Pedro Sánchez se resistió a convocar elecciones a pesar de ser su promesa estrella y su excusa recurrente para solicitar apoyos para la moción de censura que le costó el puesto a Mariano Rajoy. En multitud de ocasiones, nuestros políticos solicitan a la ciudadanía paciencia y altura de miras, cuando ellos son una maquina de mentir y tergiversar la realidad. Cuando no muestran el más mínimo interés por el bien general de los ciudadanos y sobre todo, cuando solo muestran interés por sacar rédito político y partidista a todo lo que realizan.

 

Me resisto a creer que hayan sido incapaces de darse cuenta de que con la anti España, con el independentismo no se puede negociar y mucho menos confiar. Son socios poco fiables que no se sabe muy bien porque se les sigue tolerando, cuando en eso que pomposamente conocemos como países de nuestro entorno, están ilegalizados o su ámbito de influencia se circunscribe a una zona muy concreta de su territorio nacional, pero ni mucho menos ponen en peligro la estabilidad de las naciones. En España resulta que el independentismo y aquellos que desean destruir España tal y como la conocemos, marcan la agenda política de este país. Llevan cuarenta años poniendo y quitando presidentes, cuarenta años tutelando la política española, y cuarenta años erigiéndose como árbitros y aprobando, según su conveniencia,   las leyes más importantes del estado español que a todos nos afecta. Sánchez admitió que era muy difícil gobernar con las minorías en contra. Semejante imbecilidad, semejante ocurrencia, solo se le puede ocurrir a un indigente intelectual de libro como es el. No es necesario ser un gran erudito para llegar a la conclusión que es mucho más difícil gobernar contra las mayorías que no contra las minorías. Y ese es el otro gran problema de España. Nunca se mira por el interés común de todos y se nos desea imponer a la gran mayoría de españoles la visión de las minorías y de determinados colectivos, que ni de lejos son el sentir mayoritario de todos nosotros. Ya no se trata de respeto, que eso está por descontado, se trata de conformar el nuevo modelo de sociedad donde la mayoría debe dejar someterse por minorías que nos imponen su visión de las cosas y su comportamiento al resto.
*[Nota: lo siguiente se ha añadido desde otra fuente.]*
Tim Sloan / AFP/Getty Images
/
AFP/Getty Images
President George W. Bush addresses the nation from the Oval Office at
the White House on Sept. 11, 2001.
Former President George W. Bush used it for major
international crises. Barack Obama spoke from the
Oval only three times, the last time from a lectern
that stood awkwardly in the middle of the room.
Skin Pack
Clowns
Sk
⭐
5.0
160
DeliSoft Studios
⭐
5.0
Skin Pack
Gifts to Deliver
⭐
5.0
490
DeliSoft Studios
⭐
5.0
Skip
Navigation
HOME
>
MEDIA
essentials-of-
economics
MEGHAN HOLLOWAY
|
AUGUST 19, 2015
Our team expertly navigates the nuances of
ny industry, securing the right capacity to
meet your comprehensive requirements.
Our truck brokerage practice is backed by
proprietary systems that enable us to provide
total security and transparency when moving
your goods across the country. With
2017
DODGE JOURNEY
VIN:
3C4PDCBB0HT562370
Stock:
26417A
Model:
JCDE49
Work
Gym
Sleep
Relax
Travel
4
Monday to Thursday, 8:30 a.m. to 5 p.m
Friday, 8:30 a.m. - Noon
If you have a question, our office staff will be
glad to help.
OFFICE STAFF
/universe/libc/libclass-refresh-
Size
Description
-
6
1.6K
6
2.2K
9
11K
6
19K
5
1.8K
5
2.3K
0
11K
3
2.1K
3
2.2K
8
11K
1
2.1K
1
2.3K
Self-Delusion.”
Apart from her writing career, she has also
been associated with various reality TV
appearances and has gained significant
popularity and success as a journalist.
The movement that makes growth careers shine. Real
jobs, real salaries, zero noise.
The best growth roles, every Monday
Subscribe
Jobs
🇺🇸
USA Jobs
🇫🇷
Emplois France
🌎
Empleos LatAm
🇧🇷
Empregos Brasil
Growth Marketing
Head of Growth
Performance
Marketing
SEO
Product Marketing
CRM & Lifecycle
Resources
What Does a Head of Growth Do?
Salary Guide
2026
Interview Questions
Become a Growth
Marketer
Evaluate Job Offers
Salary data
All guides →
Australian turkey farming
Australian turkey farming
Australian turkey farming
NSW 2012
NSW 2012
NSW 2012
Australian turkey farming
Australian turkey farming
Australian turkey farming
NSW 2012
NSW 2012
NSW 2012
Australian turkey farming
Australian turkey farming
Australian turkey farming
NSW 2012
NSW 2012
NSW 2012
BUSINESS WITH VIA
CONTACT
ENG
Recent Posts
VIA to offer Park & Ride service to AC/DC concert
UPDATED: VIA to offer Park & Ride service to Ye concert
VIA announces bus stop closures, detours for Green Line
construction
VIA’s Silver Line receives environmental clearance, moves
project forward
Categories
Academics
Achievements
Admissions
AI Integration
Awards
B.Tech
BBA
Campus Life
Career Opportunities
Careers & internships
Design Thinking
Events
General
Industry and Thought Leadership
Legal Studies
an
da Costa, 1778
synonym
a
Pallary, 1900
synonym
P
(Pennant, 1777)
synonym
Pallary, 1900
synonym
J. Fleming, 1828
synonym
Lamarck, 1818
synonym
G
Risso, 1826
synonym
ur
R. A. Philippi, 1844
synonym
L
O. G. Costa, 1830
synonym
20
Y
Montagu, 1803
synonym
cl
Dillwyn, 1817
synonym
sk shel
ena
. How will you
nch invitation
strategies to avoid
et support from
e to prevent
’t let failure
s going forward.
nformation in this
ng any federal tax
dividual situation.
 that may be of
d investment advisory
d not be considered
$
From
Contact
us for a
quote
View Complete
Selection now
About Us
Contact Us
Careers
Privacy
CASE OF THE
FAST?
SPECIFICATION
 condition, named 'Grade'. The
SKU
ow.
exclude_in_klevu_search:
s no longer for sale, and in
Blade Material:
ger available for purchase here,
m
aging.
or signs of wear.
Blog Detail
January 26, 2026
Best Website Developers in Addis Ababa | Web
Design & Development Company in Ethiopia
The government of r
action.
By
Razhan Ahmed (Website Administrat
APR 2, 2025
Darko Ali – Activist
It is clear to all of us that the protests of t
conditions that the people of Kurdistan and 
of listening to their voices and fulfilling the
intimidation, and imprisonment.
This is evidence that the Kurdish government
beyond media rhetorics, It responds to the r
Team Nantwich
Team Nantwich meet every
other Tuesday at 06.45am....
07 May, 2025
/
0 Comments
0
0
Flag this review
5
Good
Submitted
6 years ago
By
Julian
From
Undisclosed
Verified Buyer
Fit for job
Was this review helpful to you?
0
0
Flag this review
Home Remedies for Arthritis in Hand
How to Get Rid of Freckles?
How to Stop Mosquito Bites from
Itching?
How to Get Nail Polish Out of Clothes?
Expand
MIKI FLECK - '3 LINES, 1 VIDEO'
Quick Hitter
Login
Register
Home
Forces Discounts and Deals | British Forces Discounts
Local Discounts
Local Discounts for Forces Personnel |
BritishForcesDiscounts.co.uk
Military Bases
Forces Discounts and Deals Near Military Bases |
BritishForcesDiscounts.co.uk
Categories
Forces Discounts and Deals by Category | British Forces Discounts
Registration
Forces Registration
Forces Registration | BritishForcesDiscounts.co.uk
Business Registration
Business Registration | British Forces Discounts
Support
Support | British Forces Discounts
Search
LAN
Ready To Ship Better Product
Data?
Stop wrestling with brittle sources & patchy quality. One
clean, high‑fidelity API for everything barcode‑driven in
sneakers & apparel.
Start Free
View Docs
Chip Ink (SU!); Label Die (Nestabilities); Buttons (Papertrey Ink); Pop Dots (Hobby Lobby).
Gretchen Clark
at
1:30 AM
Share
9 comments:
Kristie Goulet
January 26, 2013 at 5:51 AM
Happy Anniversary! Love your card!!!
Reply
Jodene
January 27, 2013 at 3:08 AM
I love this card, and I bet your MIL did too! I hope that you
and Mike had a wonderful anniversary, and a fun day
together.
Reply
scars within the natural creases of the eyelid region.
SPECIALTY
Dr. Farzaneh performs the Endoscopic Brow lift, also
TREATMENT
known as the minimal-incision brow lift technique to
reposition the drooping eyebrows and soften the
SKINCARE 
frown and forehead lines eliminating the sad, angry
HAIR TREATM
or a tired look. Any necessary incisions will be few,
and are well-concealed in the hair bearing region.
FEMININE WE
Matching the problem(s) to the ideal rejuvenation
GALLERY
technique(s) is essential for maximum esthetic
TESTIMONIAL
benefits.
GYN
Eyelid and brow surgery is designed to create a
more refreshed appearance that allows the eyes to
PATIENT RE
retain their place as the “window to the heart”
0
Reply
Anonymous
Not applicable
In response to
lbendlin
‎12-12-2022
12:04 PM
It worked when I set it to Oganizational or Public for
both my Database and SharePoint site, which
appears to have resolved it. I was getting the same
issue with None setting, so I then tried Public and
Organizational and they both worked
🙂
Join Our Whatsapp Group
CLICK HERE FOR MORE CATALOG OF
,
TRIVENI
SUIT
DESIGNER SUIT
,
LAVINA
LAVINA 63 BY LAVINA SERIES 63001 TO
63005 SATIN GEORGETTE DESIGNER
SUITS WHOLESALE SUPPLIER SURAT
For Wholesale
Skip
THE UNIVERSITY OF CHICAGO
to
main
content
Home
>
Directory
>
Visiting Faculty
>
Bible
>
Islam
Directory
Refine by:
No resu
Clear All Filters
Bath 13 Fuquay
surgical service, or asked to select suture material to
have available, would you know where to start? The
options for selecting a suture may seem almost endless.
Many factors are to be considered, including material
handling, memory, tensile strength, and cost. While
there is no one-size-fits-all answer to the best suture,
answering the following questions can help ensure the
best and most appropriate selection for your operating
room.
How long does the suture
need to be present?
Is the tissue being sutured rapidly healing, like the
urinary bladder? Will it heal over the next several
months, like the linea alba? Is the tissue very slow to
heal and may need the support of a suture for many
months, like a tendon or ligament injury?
Pedro Sánchez y su gobierno, forman parte de las políticas de ingeniería social cuya primera premisa es la tensión permanente y el enfrentamiento ilimitado.

 

La caída de Pedro Sánchez ahora y la de Mariano Rajoy antes, es la evidencia palpable de que es el independentismo y la anti España los que marcan la agenda. Es la escenificación de un despropósito que pone de manifiesto quien rige nuestros destinos, y lo más grave, quien lo consiente y quiénes son los colaboradores necesarios para que nada cambie. Son los nacionalistas vascos y catalanes, los que ponen y quitan presidentes en España, con la complicidad de aquellos partidos políticos de carácter nacional que lo consienten.

 

Se está juzgando la intentona golpista del 1 de octubre del 2017. Son 12 los acusados. Son todos los que están, pero no están todos los que son. Mariano Rajoy debería estar con ellos por haber permitido dos referéndums ilegales y Pedro Sánchez por considerar como parte con derecho a negociar a los que desean romper España.

 

Una gran traición se cierne sobre España y el adelanto electoral no es garantía nada, porque los actores con posibilidad de que algo cambie, no se les ve ni con ganas ni con predisposición.